But on Saturday I realized I had left it in my bag inside the library. The day was so cold and windy, with snow on the ground and a one-hour lunch break never long enough, instead of going in for it, I borrowed it on my phone. The miracle of library e-books!

It was actually easier in a lot of ways to read on my phone than to balance the print book open against the steering wheel, as I have been doing. Plus, you don’t have to worry about spilling on the book!

And, as I write, I’ve just had a second brilliant idea – that I should sit on the passenger side instead cramming myself, my lunch, and my book in with the steering wheel on the driver’s side. (Whoever said blogging is a waste of time? Look how productive I’m being right now!)

Crossroads (Farrar, Strauss, Giroux, 2021) by Jonathan Franzen

Everyone knows about Crossroads by Jonathan Franzen, the author’s first novel since Freedom was published in 2010. Since it’s set in the 1970s, the novel has been annoyingly called “historical fiction” in some places, including the library catalog. I beg your pardon?!?

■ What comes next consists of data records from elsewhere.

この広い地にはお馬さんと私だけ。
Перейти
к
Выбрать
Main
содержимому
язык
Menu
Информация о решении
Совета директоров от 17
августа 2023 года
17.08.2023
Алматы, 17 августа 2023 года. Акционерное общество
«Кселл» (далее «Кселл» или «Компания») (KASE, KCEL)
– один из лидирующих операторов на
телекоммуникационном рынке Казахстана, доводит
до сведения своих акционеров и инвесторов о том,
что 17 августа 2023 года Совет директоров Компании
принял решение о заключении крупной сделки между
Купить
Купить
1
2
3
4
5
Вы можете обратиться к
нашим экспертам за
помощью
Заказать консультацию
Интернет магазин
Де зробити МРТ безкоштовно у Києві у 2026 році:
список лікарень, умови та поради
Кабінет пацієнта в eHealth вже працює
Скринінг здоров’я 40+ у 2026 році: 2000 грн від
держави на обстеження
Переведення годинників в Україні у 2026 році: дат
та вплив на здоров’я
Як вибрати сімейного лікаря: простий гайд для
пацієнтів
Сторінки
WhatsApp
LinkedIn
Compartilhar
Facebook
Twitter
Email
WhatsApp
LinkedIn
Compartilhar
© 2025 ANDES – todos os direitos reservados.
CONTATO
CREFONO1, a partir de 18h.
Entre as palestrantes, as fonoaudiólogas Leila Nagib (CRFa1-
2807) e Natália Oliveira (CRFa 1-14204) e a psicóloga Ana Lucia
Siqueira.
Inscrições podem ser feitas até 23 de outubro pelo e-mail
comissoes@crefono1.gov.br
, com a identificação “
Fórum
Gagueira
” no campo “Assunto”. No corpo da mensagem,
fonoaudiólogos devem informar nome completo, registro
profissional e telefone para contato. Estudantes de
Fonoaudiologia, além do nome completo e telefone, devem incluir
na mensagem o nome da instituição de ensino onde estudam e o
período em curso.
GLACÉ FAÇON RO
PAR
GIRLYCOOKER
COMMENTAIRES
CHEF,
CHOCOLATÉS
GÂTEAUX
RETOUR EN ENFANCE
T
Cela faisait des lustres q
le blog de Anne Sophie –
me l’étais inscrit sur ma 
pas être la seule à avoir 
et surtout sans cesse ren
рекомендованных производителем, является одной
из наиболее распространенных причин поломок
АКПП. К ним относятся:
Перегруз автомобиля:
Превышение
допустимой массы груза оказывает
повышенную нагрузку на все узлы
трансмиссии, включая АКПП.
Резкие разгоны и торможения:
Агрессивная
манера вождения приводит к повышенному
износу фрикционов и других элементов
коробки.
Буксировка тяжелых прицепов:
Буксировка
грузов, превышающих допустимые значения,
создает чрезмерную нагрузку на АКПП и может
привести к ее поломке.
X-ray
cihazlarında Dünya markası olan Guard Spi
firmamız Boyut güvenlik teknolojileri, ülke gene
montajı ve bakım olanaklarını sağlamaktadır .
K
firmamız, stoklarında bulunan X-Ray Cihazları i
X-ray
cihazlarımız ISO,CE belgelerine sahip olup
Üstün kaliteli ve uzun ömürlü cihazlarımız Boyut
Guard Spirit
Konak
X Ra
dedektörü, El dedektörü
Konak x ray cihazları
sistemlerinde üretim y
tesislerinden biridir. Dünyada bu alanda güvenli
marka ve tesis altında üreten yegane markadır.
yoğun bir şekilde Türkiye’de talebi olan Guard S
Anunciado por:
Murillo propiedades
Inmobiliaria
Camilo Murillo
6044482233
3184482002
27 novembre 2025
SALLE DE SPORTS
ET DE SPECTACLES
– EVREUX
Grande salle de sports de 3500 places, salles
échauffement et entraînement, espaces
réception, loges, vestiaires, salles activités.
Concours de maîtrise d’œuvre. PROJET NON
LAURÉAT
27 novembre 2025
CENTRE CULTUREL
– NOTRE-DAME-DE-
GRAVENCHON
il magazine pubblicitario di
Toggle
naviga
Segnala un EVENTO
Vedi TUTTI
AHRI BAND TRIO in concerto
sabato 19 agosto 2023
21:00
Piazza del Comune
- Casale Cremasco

The author is opinionated, full of himself, obsessive about his hobbies and interests, but I really like his sprawling dysfunctional family novels. Except for the youngest child, still an innocent, no one in the family is coming off too well in Crossroads so far as they navigate the seismic societal changes of the 70s – not the straying pastor father, not the mentally unstable mother, and most certainly not the three teenagers, wading self-consciously into life’s deep waters.

But You Seemed So Happy: A Marriage, in Pieces and Bits by Kimberly Harrington

From the Publisher – But You Seemed So Happy is a time capsule of sorts. It’s about getting older and repeatedly dying on the hill of being wiser, only to discover you were never all that dumb to begin with. It’s an honest, intimate biography of a marriage, from its heady, idealistic, and easy beginnings to it slowly coming apart and finally to its evolution into something completely unexpected. As she probes what it means when everyone assumes you’re happy as long as you’re still married, Harrington skewers engagement photos, Gen X singularity, small-town busybodies, and the casual way we make life-altering decisions when we’re young. Ultimately, this moving and funny memoir in essays is a vulnerable and irreverent act of forgiveness—of ourselves, our partners, and the relationships that have run their course but will always hold profound and permanent meaning in our lives.

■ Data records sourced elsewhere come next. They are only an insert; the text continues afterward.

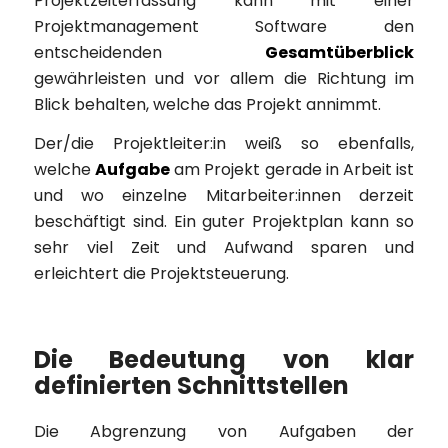
Projektzeiterfassung kann mit einer
Projektmanagement Software den
entscheidenden
Gesamtüberblick
gewährleisten und vor allem die Richtung im
Blick behalten, welche das Projekt annimmt.
Der/die Projektleiter:in weiß so ebenfalls,
welche
Aufgabe
am Projekt gerade in Arbeit ist
und wo einzelne Mitarbeiter:innen derzeit
beschäftigt sind. Ein guter Projektplan kann so
sehr viel Zeit und Aufwand sparen und
erleichtert die Projektsteuerung.
Die Bedeutung von klar
definierten Schnittstellen
Die Abgrenzung von Aufgaben der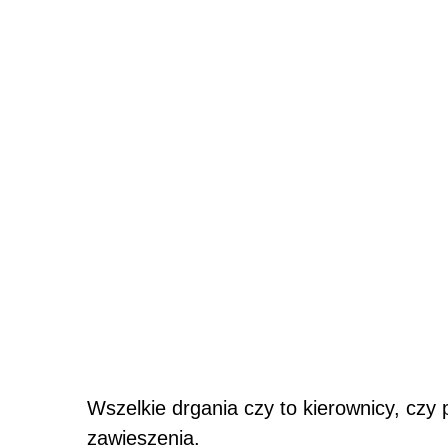
Wszelkie drgania czy to kierownicy, cz
zawieszenia.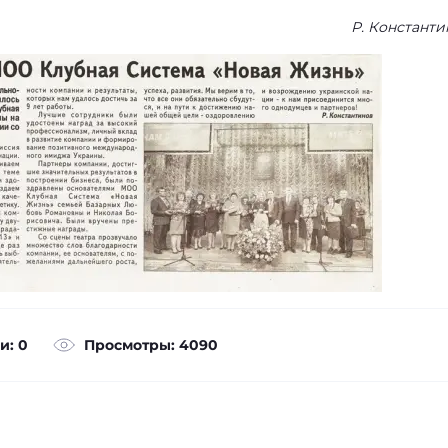
Р. Константи
и: 0
Просмотры: 4090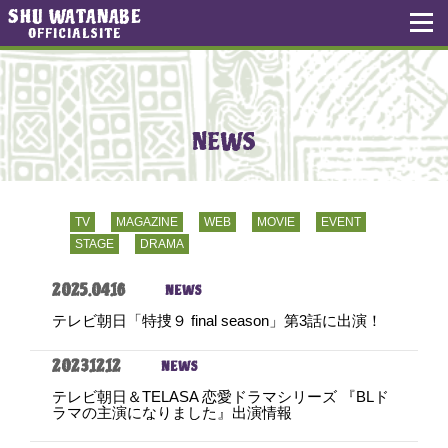
SHU WATANABE
OFFICIALSITE
NEWS
TV
MAGAZINE
WEB
MOVIE
EVENT
STAGE
DRAMA
2025.04.16
NEWS
テレビ朝日「特捜９ final season」第3話に出演！
2023.12.12
NEWS
テレビ朝日＆TELASA 恋愛ドラマシリーズ 『BLド
ラマの主演になりました』出演情報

Covering the reference desk the other day at work, a library patron asked where Kimberly Harrington‘s book of essays about motherhood, Amateur Hour, would be, and that made me check out her latest book But You Seemed So Happy, a memoir in essays about her marriage and divorce from our New Nonfiction section. It is turning out to be a good companion nonfiction to Crossroads.

Finding a New Normal: Living Your Best Life with Chronic Illness by Suzan L. Jackson

I’ve written before that I like to read self-help books every now and then! Finding a New Normal: Living Your Best Life with Chronic Illness is written by Sue Jackson, who blogs about what she and her family are reading at Book by Book, and about living with chronic illness at Live with ME/CFS. I admire her writing and her openness in explaining what she’s gone through and what she has learned from it, so when I saw she had published a book, I wanted to read it.

Recommended for anyone struggling with a chronic illness or knows someone who is!

Temporarily Not Reading

Good and Mad: The Revolutionary Power of Women’s Anger by Rebecca Traister

This one is still set aside for now, but not forgotten. Started the essay collection above instead (insert sheepish shrug here.)

Happy Holidays by Craig O’Connor

I’m reading Happy Holidays, a self-published collection of short horror by local author Craig O’Connor along with the 2022 holidays. The first story, “Magic Fingers,” was set on New Year’s Day, so I’m waiting till February to read “From Cupid, with a Vengeance.”